(D'après les informations):
[1] D'après l'extrait, sur quel type d'architectures les expériences menées ont-elles surtout porté ?
[2] Pour chacune des affirmations suivantes, dites si l'extrait la confirme, et citez les mots qui tranchent. (a) Les puces spécifiques conçues par les fabricants sont idéales. (b) Le nombre de poids de neurones de ces modèles se compte en milliards. (c) Ce type de variation dans les résultats se contrôle facilement.

(Extrait du texte):
..............................

Le risque est qu’en affectant la performance des modèles en fonction du choix du hardware, on impacte des groupes démographiques avec des biais dus à la performance
Compresser les modèles pour limiter les biais
« Nous avons étudié la relation entre le matériel et l’équité en menant différentes expériences sur différentes configurations matérielles, en nous concentrant particulièrement sur les architectures CiM [compute in memory, NDLR].» Sur ce type de modèles, le nombre de poids de neurones, qui se compte en milliards, peut ralentir et affecter l’efficacité énergétique des systèmes et c’est la raison pour laquelle les fabricants de puces conçoivent des puces spécifiques, mais elles ne sont pas idéales « Le risque est que les non-idéalités matérielles, telles que les variations au cours du processus de programmation, affectent les performances du modèle, et que cet impact diffère entre les différents groupes démographiques, ce qui pourrait exagérer les problèmes d’équité. » Problème : ce type de variation dans les résultats est a priori impossible à contrôler.

..............................

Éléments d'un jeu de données

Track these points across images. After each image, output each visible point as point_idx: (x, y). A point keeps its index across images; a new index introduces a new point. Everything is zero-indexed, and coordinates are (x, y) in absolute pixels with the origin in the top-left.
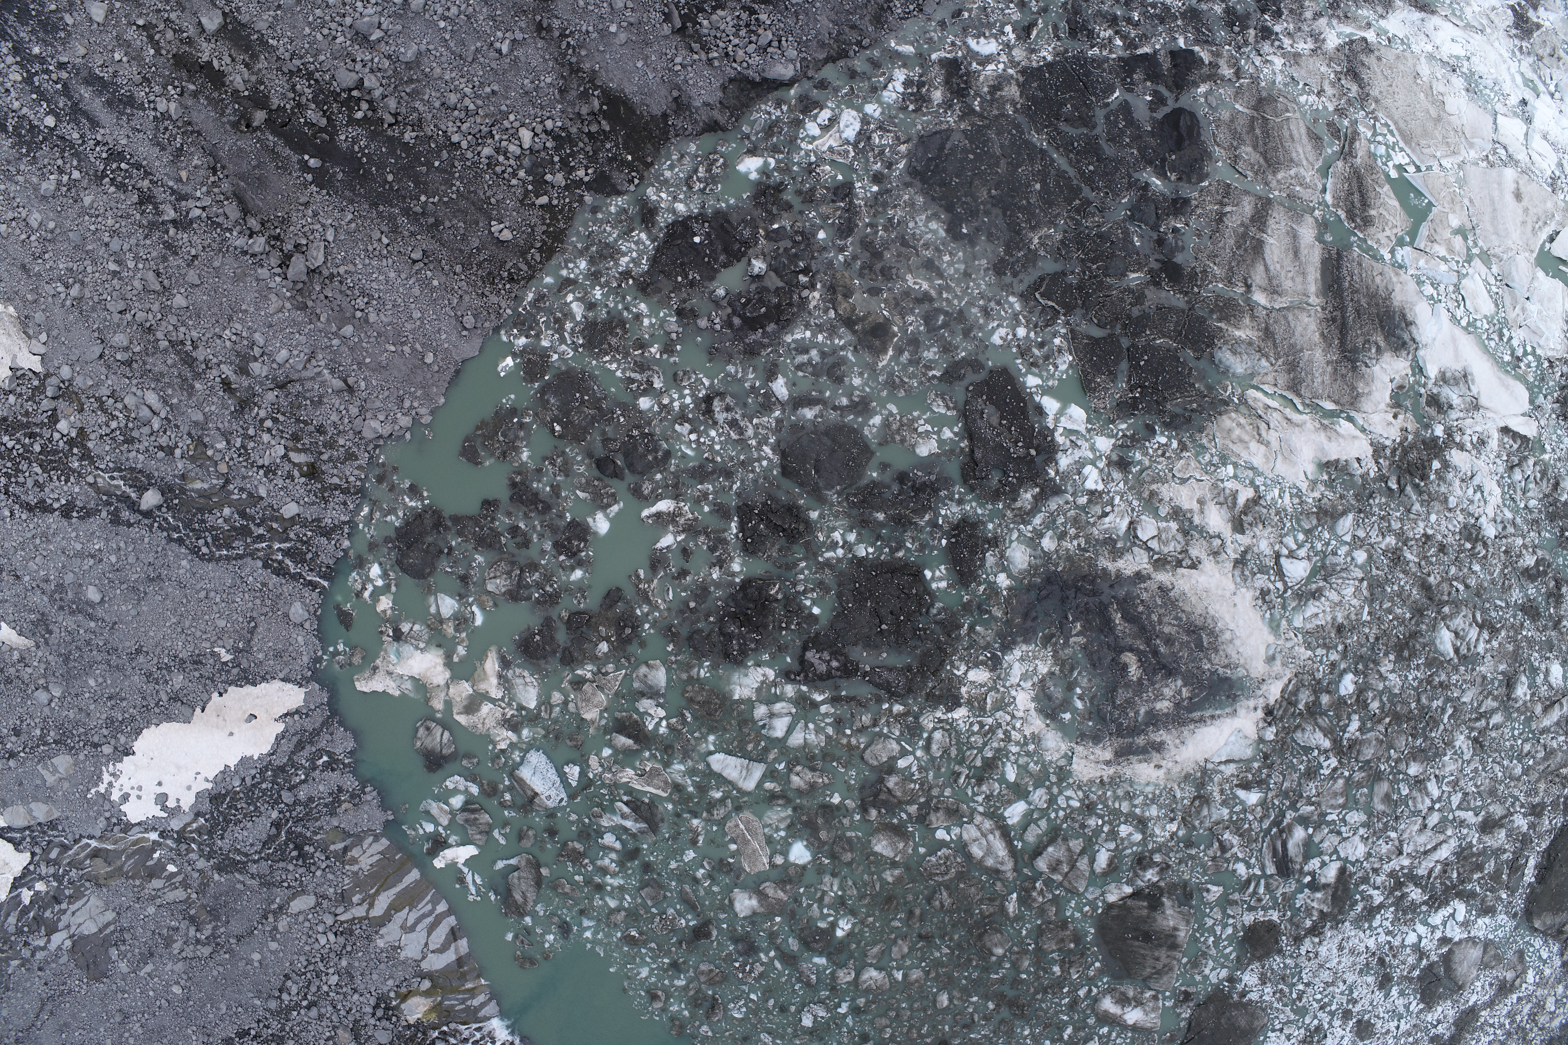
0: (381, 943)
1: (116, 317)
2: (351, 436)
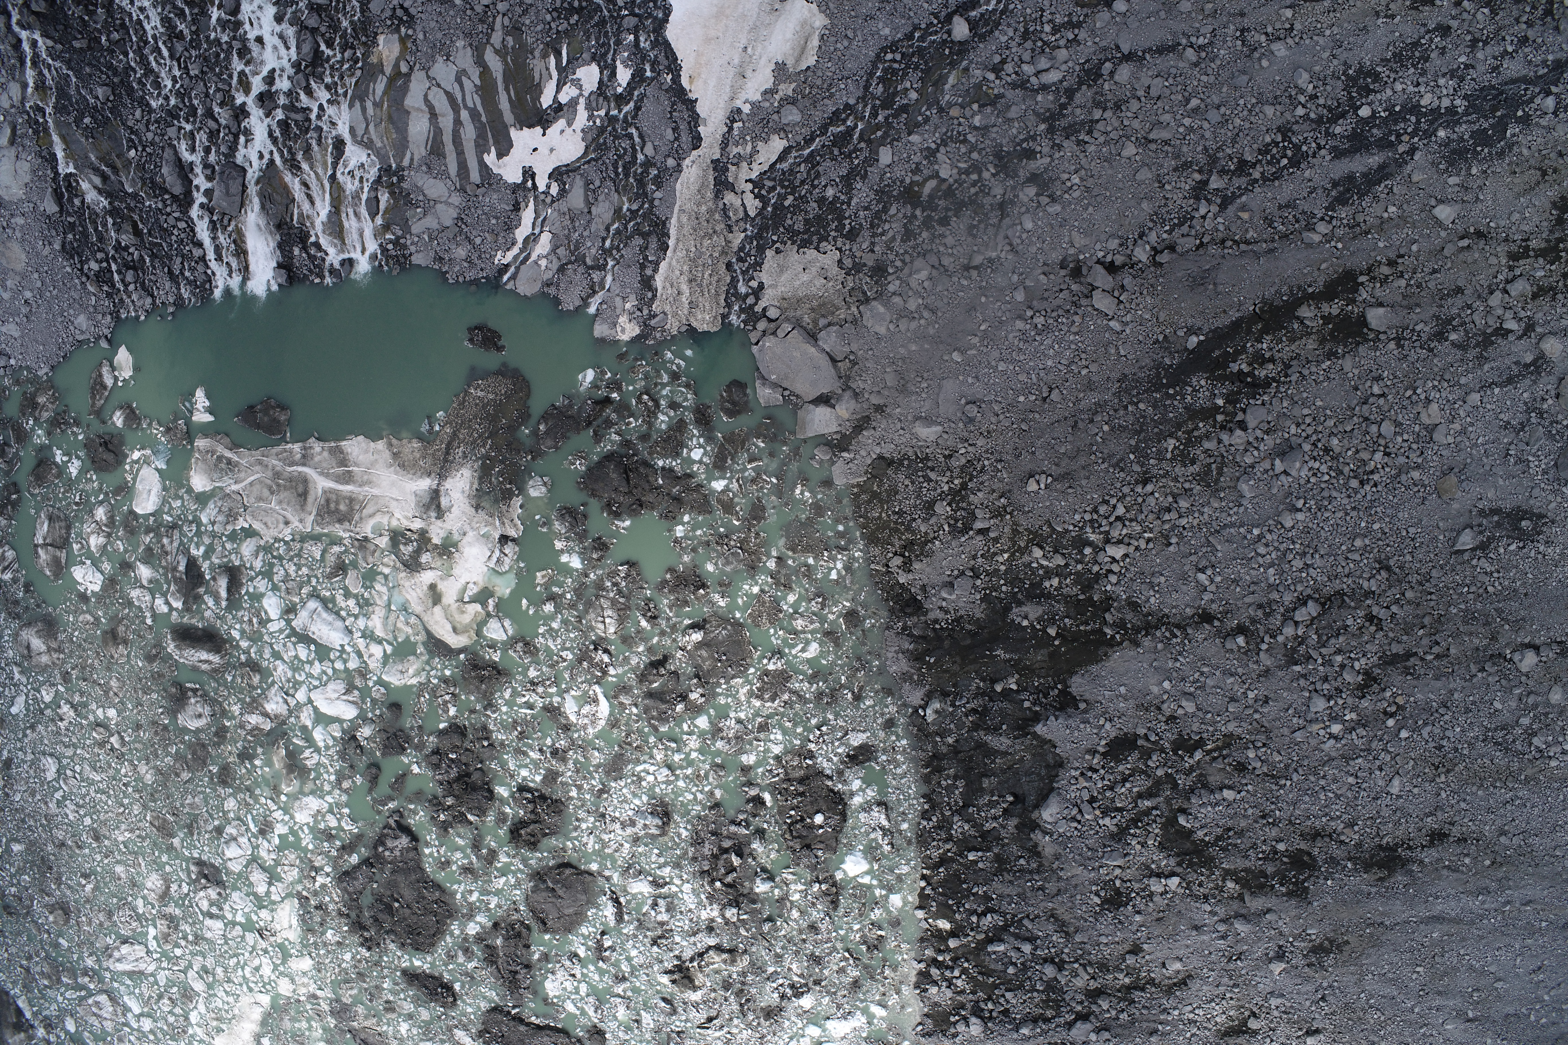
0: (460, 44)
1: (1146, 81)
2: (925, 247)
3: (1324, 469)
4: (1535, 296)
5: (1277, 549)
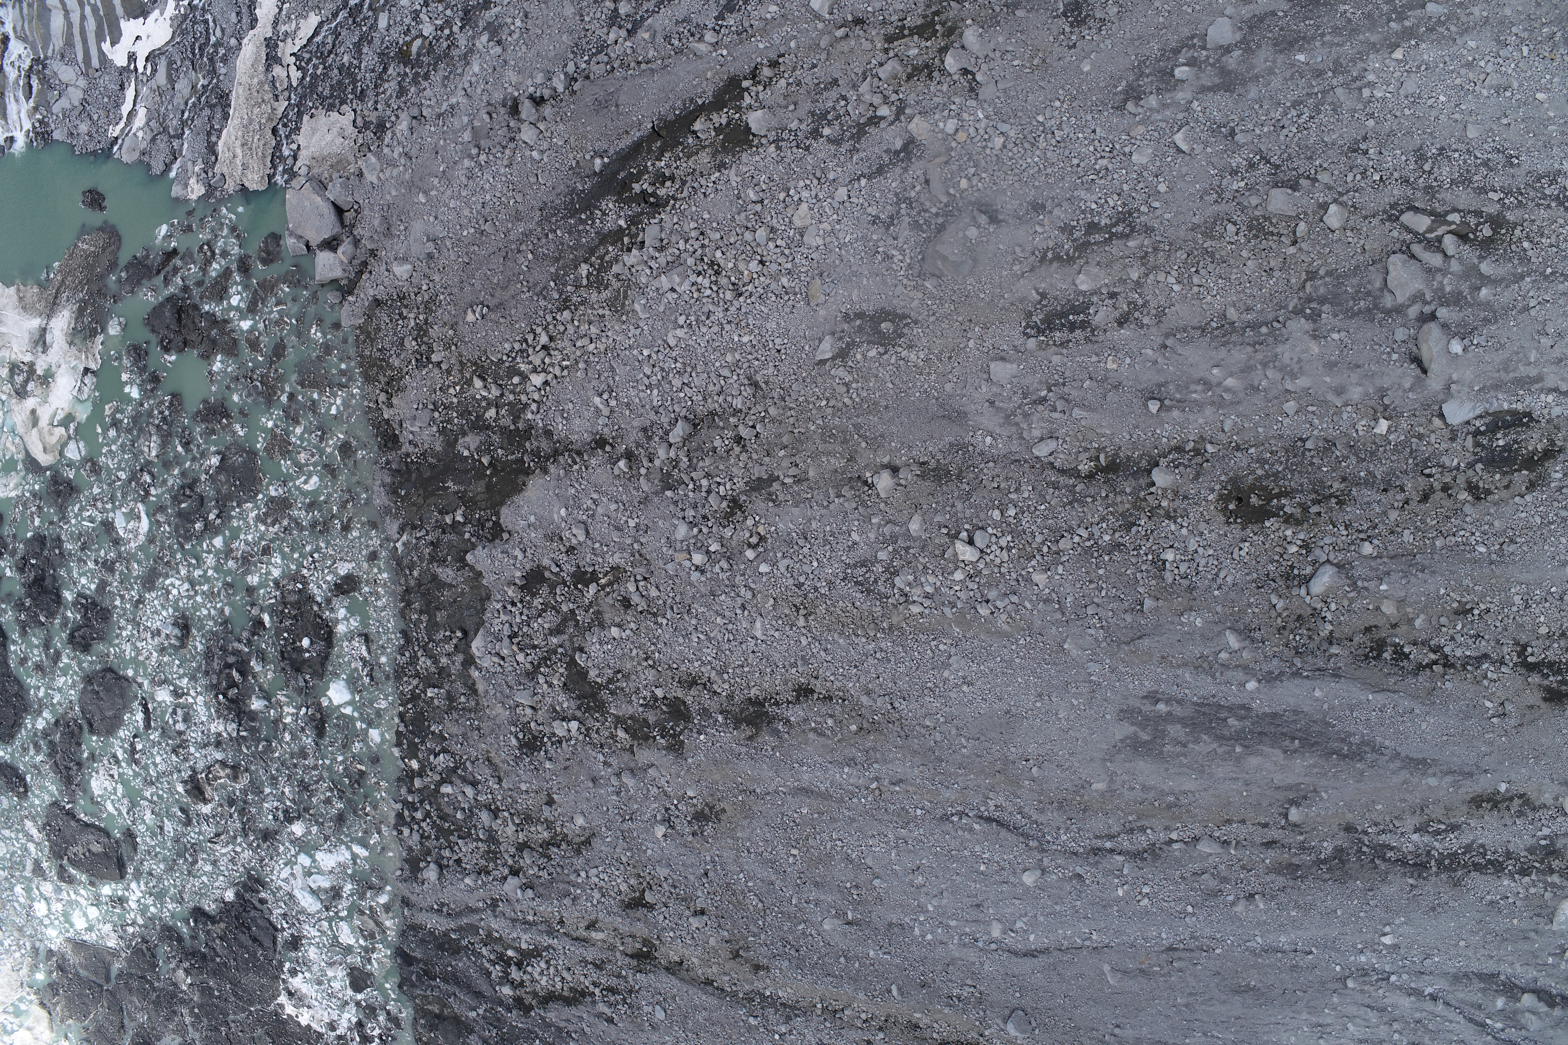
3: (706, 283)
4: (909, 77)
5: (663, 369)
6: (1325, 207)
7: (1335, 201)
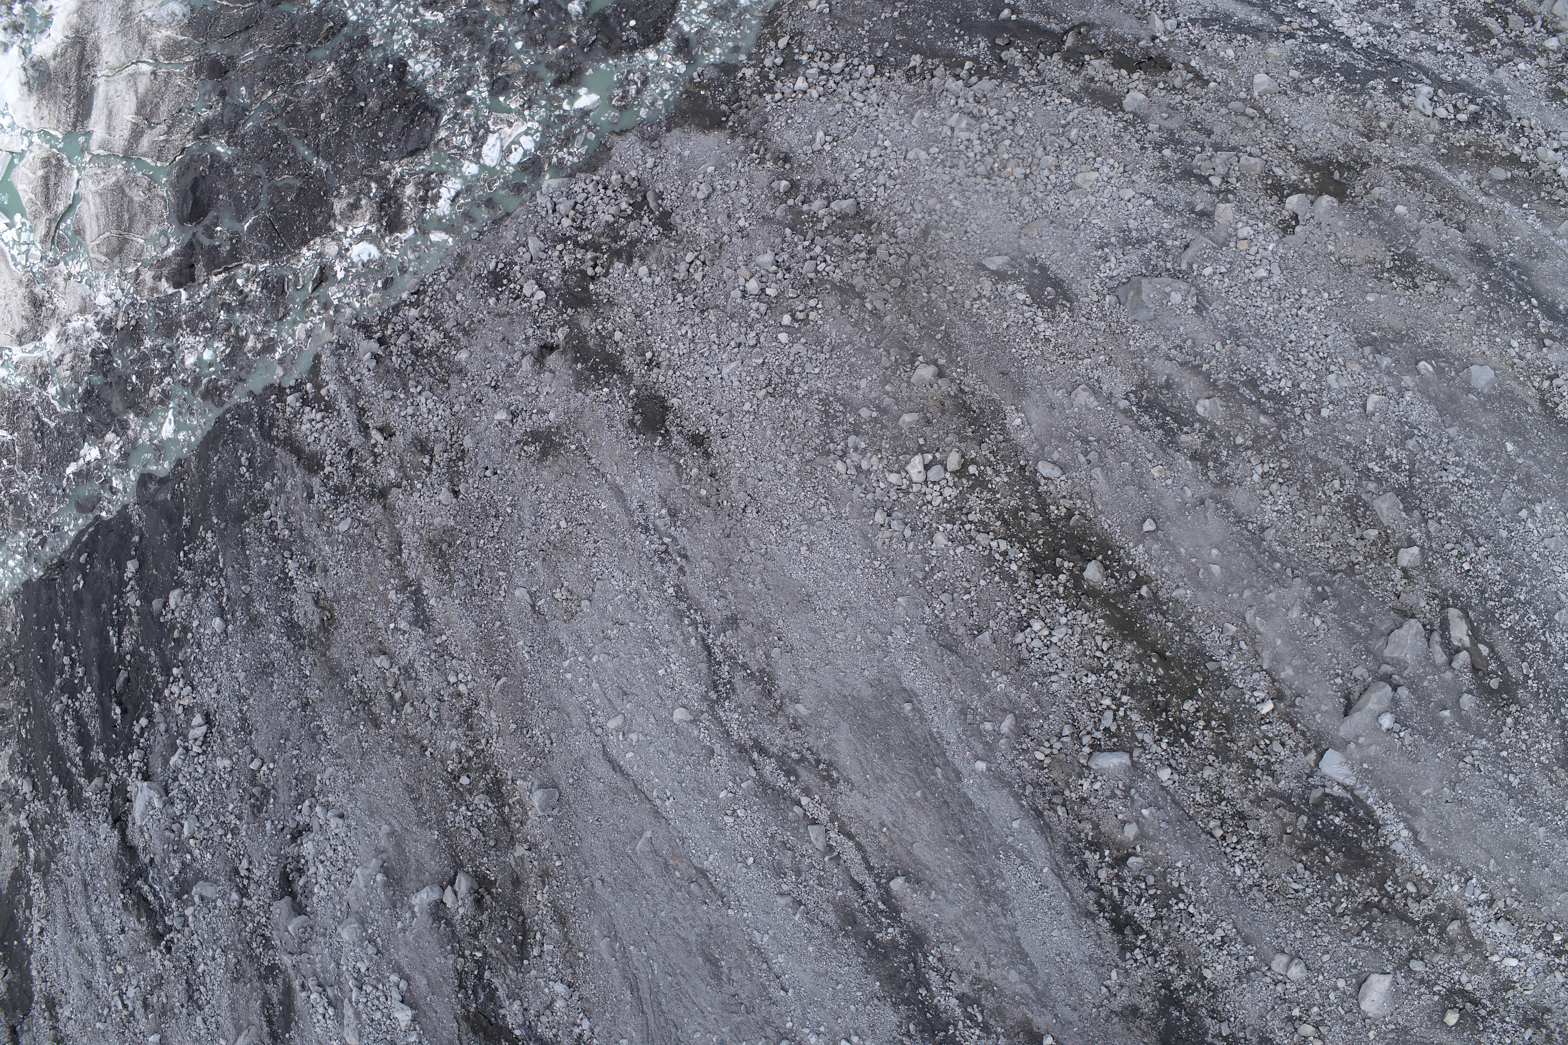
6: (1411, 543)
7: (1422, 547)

..............................

(Réponses fournies):
[1] Sur les architectures CiM (compute in memory).

[2]
(a) Non : « mais elles ne sont pas idéales ».
(b) Oui : « qui se compte en milliards ».
(c) Non : « est a priori impossible à contrôler ».